General Knowledge Base is exactly as it is titled. It is a general-use knowledge base. This is both a good thing and a bad thing. It could be also be called Generic KB. This is not meant to bash the program. It is general enough to be flexible enough to address plenty of needs but it doesn’t really specialize in one area either.
General Knowledge Base by BaltSoft requires a license purchase for the main component and then an additional cost for a component to make your KB web based. Along with the purchase, software must be installed for each editor to access the KB without the web interface.
With the initial creation of a database for our knowledge base, I ran into a bit of a permissions issue at first. You have to be a local admin on the machine to initially create the database. After that permissions can then be granted to a created database. This should happen relatively infrequently, so it’s not that big of an issue. But it’s just one of those quirks that happens (in)frequently enough that when it does occur, it can throw you for a loop.
Speaking of permissions, the ACL didn’t allow as fine-grain control as I would like. Per-user permissions allowed specifying access to all or no files. I foresee a really usable KB as having different gradients: Internal, staff, and public. With GKB, however, it seems you would have to have multiple databases for each gradient. This would either create redundancy in articles (bad) or gaping holes (worse) for a section of users.

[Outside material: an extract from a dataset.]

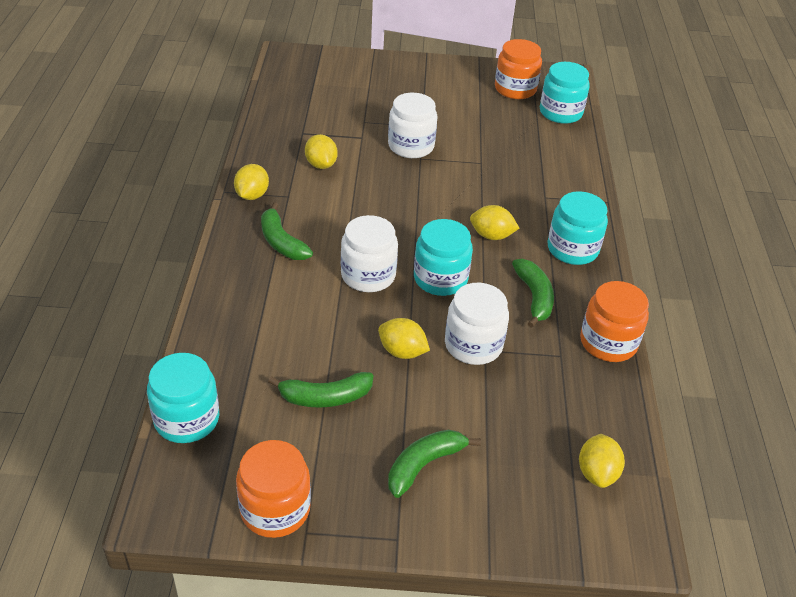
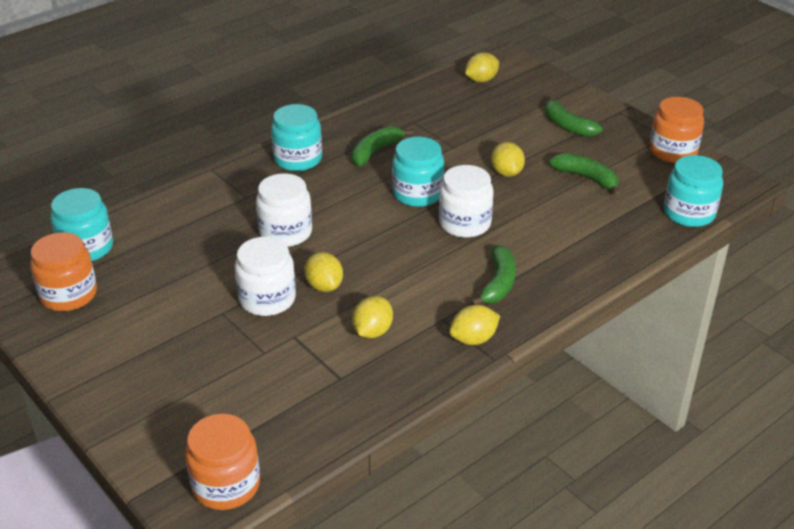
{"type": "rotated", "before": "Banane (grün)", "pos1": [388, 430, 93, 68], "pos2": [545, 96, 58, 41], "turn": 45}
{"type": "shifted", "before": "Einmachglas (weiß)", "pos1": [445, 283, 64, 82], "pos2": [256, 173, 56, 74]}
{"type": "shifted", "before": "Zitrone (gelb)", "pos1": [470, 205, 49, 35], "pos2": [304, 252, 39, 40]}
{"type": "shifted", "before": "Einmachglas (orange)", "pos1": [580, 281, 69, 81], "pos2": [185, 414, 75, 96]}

A really great feature of General Knowledge Base was its openness to the files. You knew where the files were stored and could get access to them for a simply copy+paste backup. There is also a built-in Database manager that allows you to create backups to different locations or restore from these backups.
I only went through with the trial of the General Knowledge Base but I can’t really commit myself or the company to using this software. The licenses per install for editors and the lack of user access control makes it a tough sell. All in all, the interface was the finishing blow though. General Knowledge Base looks too much like a database. It is very raw and mechanical in accessing, writing, or presenting its information. Internal IT staff might consider using it, but staff and the general public would probably cringe away from it. The web interface, unfortunately, doesn’t improve on this aspect as it is basically a Java-created reproduction of the Windows application inside a browser.
All in all, General Knowledge Base organized the information nicely, but the interface lacked enough conveniences and quality in its presentation that it will be passed by.